There’s one further complexity that comes to mind.  While causes have precise definitions, symptoms often don’t.     Since I don’t know what conditions might be relevant to a symptom (if I did, I’d know the cause!), I’m probably only going to record the most complete description of the problem I have at the time.  I’m bound to leave out some details.  What happens when I think that S-2 is happening again and upon further investigation I discover that it’s really a slight variation on S-2?  It’s possible that a variation on S-2 has a completely separate cause.  You’d hope not, since good software design should separate control structures enough that similar symptoms are related to a single locus of control, but then again the more poorly design the system, the more you need a sophisticated defect tracker to help you dig yourself out of the hole you’re in.

There are other variations on this theme too.  For example, the new not-quite-S-2 –symptom may very well have a cause that’s closely related to C-1, but because of your particular project’s process cycle you need to open a new issue.  You could always create a new task for C-1 and fill out some more data explaining the broader problem, but there’s probably nothing wrong with creating a new cause and linking it to the new symptom with a new tasks.  You could always refer back to C-1 if you wanted, and one could imagine an even more complex approach where causes are grouped into families.  But why go there if this approach gives us what we need?

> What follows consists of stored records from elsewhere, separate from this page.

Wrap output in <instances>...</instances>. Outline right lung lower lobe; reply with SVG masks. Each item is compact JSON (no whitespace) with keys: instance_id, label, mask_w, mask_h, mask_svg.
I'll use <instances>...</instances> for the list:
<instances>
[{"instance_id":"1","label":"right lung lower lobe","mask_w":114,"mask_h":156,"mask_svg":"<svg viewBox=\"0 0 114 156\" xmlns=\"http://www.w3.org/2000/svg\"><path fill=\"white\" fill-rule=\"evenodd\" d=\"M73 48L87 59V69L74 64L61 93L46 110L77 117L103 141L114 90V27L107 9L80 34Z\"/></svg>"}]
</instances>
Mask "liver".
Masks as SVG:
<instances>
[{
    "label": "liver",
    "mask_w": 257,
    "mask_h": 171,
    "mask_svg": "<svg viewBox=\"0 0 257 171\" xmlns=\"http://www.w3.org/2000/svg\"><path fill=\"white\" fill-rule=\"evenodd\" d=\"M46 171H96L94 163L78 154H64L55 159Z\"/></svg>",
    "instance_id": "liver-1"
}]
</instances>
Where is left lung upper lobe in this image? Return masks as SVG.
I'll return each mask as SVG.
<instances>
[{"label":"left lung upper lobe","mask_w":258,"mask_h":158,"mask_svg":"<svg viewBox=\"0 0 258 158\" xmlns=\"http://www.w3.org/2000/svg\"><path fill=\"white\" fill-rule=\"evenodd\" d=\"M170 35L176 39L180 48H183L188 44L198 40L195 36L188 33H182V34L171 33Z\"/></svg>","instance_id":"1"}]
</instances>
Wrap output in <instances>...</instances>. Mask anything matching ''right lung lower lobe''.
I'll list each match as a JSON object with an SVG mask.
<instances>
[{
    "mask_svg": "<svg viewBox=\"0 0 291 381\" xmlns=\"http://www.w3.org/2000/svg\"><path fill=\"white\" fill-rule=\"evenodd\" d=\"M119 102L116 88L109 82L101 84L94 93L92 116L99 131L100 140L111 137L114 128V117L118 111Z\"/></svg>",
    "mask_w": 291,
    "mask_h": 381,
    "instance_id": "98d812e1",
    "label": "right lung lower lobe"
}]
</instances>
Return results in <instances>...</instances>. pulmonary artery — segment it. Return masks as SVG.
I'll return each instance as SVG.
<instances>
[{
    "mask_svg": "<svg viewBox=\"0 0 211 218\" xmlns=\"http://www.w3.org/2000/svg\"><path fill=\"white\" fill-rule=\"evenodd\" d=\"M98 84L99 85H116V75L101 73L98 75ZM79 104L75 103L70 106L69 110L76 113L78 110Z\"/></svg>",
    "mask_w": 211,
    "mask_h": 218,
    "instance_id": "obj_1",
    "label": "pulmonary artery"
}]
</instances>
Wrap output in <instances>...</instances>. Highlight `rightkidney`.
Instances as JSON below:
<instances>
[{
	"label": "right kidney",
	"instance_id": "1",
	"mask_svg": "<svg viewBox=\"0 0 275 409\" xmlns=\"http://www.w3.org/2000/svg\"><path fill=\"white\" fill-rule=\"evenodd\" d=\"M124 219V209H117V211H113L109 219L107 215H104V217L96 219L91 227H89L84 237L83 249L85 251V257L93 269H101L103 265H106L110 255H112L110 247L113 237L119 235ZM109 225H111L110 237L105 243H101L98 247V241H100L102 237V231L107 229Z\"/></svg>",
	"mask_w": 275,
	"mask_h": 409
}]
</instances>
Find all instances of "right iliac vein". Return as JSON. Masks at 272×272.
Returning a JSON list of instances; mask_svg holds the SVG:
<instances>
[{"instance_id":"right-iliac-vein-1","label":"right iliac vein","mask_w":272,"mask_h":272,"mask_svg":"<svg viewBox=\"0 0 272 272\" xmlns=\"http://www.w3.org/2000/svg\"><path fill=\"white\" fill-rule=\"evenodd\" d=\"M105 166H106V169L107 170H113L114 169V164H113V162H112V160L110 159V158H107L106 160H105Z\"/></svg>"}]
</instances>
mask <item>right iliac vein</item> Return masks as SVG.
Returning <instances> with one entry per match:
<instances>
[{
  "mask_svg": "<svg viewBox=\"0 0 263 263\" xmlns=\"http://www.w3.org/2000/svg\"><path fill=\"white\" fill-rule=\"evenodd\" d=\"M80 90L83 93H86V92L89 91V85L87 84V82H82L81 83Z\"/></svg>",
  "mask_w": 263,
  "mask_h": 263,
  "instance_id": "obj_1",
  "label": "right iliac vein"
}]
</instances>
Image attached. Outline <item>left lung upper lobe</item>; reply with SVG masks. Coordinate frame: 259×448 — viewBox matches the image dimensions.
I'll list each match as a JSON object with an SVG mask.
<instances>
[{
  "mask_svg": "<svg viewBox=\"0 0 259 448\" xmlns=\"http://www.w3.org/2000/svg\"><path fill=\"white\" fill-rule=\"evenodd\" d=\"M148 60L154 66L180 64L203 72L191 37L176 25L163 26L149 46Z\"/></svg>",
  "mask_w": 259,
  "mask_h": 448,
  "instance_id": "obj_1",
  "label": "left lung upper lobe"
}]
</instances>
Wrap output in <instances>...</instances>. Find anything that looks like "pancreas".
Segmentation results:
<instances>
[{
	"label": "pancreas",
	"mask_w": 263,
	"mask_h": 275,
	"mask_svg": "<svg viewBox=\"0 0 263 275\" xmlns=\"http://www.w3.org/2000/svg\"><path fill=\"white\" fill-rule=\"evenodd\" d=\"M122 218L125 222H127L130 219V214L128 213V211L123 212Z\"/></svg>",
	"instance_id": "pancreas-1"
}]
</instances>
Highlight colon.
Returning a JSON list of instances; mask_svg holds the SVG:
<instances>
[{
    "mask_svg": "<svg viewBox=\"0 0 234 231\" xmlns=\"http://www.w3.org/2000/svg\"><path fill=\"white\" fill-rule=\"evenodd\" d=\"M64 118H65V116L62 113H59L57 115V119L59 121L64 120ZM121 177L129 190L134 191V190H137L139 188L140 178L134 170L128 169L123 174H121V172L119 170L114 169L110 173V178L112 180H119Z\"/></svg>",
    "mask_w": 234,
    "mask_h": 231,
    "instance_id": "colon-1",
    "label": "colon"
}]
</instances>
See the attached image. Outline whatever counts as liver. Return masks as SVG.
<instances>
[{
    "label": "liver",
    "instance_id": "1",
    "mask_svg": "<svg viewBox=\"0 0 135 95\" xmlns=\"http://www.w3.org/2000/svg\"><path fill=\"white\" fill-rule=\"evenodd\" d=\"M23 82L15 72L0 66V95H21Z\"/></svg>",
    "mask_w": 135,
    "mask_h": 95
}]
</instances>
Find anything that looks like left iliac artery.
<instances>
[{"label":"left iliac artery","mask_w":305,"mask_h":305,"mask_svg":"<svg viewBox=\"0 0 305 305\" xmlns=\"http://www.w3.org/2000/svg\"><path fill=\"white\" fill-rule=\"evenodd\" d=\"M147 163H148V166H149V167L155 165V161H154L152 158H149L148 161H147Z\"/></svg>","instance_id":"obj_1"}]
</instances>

Whatever the case, we’re faced with the prospect of merging and splitting symptoms.  We may decide that one symptom has two variations or that two symptoms may need to be merged.  Merging symptoms is easy.  It’s always easy to simplify.  All causes and tasks linked to that symptom can be automatically linked by the tool to the new merged symptom.  Splitting them may be more complex.  If I already have a structure built up around a symptom, I may have to manually iterate through each object that’s linked to it and decide what stays linked to the old symptom and what should be moved to the new one.  In most cases this should be simple.  There should be one tasks and at most a couple causes.  There’s probably no good way to automate this.  It takes human intelligence to notice the split in the first place, and it takes further intelligence to figure out what that means for the data you’ve already built up.  Figuring out how to re-organize the data is what engineers are paid for.  The tool is there to make things easier.

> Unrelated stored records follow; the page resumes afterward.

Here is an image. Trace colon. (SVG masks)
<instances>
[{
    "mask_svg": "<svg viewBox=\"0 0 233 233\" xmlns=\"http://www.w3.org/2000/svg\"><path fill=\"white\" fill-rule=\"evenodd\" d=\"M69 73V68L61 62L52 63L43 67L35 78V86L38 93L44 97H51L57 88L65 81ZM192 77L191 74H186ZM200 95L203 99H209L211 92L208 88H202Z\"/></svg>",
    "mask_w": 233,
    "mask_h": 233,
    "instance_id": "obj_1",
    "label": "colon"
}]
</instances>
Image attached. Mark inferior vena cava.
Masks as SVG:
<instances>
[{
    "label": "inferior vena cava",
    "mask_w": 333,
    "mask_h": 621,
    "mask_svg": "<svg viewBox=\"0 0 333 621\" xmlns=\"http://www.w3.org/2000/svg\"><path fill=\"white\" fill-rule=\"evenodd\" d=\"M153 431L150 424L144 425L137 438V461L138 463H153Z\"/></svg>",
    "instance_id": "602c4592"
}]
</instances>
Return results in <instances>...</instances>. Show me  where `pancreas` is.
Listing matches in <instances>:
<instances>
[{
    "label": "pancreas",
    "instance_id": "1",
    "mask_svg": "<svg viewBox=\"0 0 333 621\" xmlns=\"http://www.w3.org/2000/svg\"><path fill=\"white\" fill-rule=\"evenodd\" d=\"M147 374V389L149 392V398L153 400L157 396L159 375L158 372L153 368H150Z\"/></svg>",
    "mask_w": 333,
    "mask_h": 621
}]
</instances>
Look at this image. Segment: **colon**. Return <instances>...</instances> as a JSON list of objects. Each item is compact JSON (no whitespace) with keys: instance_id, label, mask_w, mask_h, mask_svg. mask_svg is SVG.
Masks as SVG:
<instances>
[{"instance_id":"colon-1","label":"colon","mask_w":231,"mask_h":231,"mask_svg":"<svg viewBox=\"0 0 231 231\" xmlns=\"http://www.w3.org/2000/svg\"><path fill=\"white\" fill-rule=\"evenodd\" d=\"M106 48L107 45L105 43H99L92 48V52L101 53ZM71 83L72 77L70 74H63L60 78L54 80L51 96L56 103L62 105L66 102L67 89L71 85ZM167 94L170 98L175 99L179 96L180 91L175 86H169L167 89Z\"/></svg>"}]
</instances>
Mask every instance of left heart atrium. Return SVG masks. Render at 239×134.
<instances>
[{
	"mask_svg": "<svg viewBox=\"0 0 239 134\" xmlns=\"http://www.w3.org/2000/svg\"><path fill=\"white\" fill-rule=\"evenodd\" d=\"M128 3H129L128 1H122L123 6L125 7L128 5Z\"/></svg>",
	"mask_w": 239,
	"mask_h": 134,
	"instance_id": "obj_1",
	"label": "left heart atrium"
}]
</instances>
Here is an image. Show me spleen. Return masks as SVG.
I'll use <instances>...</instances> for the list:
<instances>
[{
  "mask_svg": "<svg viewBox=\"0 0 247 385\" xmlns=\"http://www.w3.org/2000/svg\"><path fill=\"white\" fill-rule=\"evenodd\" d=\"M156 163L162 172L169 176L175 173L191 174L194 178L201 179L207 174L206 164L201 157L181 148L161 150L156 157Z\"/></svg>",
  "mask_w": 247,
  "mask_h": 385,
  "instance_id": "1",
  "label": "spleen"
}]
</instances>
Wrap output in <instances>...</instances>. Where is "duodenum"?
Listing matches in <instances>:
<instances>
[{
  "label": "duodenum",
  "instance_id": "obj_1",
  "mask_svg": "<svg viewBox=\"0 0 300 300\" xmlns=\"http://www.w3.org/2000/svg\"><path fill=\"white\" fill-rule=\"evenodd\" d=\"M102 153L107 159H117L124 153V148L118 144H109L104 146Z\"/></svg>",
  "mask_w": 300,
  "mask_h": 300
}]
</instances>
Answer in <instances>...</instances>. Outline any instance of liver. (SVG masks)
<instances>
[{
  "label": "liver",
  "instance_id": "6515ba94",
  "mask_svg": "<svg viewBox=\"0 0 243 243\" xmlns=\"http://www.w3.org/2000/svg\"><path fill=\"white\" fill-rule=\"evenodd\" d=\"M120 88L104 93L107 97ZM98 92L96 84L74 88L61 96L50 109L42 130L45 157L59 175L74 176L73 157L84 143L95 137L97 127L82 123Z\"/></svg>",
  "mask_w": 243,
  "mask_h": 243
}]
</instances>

Something else that this structure makes easier is organizing test data.  The test data will likely be stored in some repository outside this tool.  When I’m investigating a symptom, I may run lots of tests and store them in my scientific notebook.  I can link these tests to my task, since that’s really what the task stands for.  The data moves with the task when it becomes a repair task and I can append to it with test data that’s intended to prove that the problem no longer exists.

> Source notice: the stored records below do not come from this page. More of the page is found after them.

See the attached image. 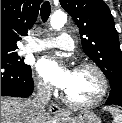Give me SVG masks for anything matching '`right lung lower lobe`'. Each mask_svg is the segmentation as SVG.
Here are the masks:
<instances>
[{
  "instance_id": "1",
  "label": "right lung lower lobe",
  "mask_w": 122,
  "mask_h": 123,
  "mask_svg": "<svg viewBox=\"0 0 122 123\" xmlns=\"http://www.w3.org/2000/svg\"><path fill=\"white\" fill-rule=\"evenodd\" d=\"M34 89L30 68H21L1 60V96L28 97Z\"/></svg>"
}]
</instances>
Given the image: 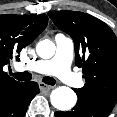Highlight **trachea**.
<instances>
[{
    "instance_id": "obj_1",
    "label": "trachea",
    "mask_w": 117,
    "mask_h": 117,
    "mask_svg": "<svg viewBox=\"0 0 117 117\" xmlns=\"http://www.w3.org/2000/svg\"><path fill=\"white\" fill-rule=\"evenodd\" d=\"M11 75L20 81H29L32 79V75L29 72H21V73H12ZM42 81L48 85H55L56 80L52 77H43Z\"/></svg>"
}]
</instances>
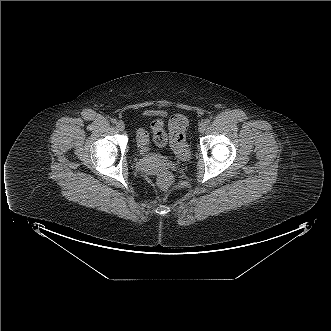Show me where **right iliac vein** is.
Returning <instances> with one entry per match:
<instances>
[{
  "label": "right iliac vein",
  "mask_w": 331,
  "mask_h": 331,
  "mask_svg": "<svg viewBox=\"0 0 331 331\" xmlns=\"http://www.w3.org/2000/svg\"><path fill=\"white\" fill-rule=\"evenodd\" d=\"M116 128L119 130V131H123L125 129V125L123 122L119 121L116 123Z\"/></svg>",
  "instance_id": "obj_1"
}]
</instances>
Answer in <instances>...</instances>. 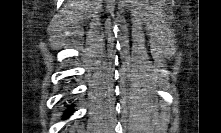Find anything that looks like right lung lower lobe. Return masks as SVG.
<instances>
[{"instance_id": "obj_1", "label": "right lung lower lobe", "mask_w": 221, "mask_h": 133, "mask_svg": "<svg viewBox=\"0 0 221 133\" xmlns=\"http://www.w3.org/2000/svg\"><path fill=\"white\" fill-rule=\"evenodd\" d=\"M69 113H70V109L65 112L66 115H68Z\"/></svg>"}]
</instances>
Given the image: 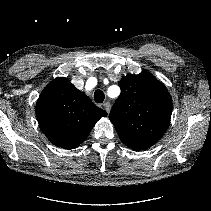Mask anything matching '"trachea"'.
Returning a JSON list of instances; mask_svg holds the SVG:
<instances>
[{
    "label": "trachea",
    "mask_w": 211,
    "mask_h": 211,
    "mask_svg": "<svg viewBox=\"0 0 211 211\" xmlns=\"http://www.w3.org/2000/svg\"><path fill=\"white\" fill-rule=\"evenodd\" d=\"M105 99V95H104V92L102 90H96L94 92V100L97 102V103H103Z\"/></svg>",
    "instance_id": "trachea-1"
}]
</instances>
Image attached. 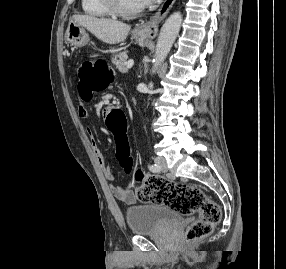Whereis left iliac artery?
<instances>
[{"instance_id": "obj_1", "label": "left iliac artery", "mask_w": 286, "mask_h": 269, "mask_svg": "<svg viewBox=\"0 0 286 269\" xmlns=\"http://www.w3.org/2000/svg\"><path fill=\"white\" fill-rule=\"evenodd\" d=\"M149 170L152 171V172H159L161 167L157 164H150L148 166Z\"/></svg>"}]
</instances>
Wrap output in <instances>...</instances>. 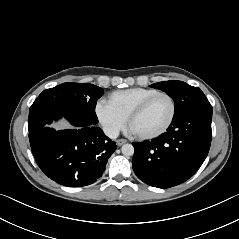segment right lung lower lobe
Returning <instances> with one entry per match:
<instances>
[{
	"label": "right lung lower lobe",
	"instance_id": "98d812e1",
	"mask_svg": "<svg viewBox=\"0 0 239 239\" xmlns=\"http://www.w3.org/2000/svg\"><path fill=\"white\" fill-rule=\"evenodd\" d=\"M69 120L77 129L56 131L47 127L50 120L29 131L32 153L44 174L58 184L67 187L93 184L102 176L116 143L96 123Z\"/></svg>",
	"mask_w": 239,
	"mask_h": 239
}]
</instances>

Note that I can use this system for more than defect tracking.  I can also use it build up a “help” database.  Many times, what uses interpret as a defect is just a misunderstanding of how the software is supposed to work.  By users, I generally mean integrators, since this tool is a development tool and not something for the end user.  I can now create symptoms and causes, linking them with any complexity I want, without creating tasks (because there’s nothing for me to fix).  With a front end search tool, a user can search for the symptoms she’s seeing and find out if it’s just an input problem or if it’s a known bug.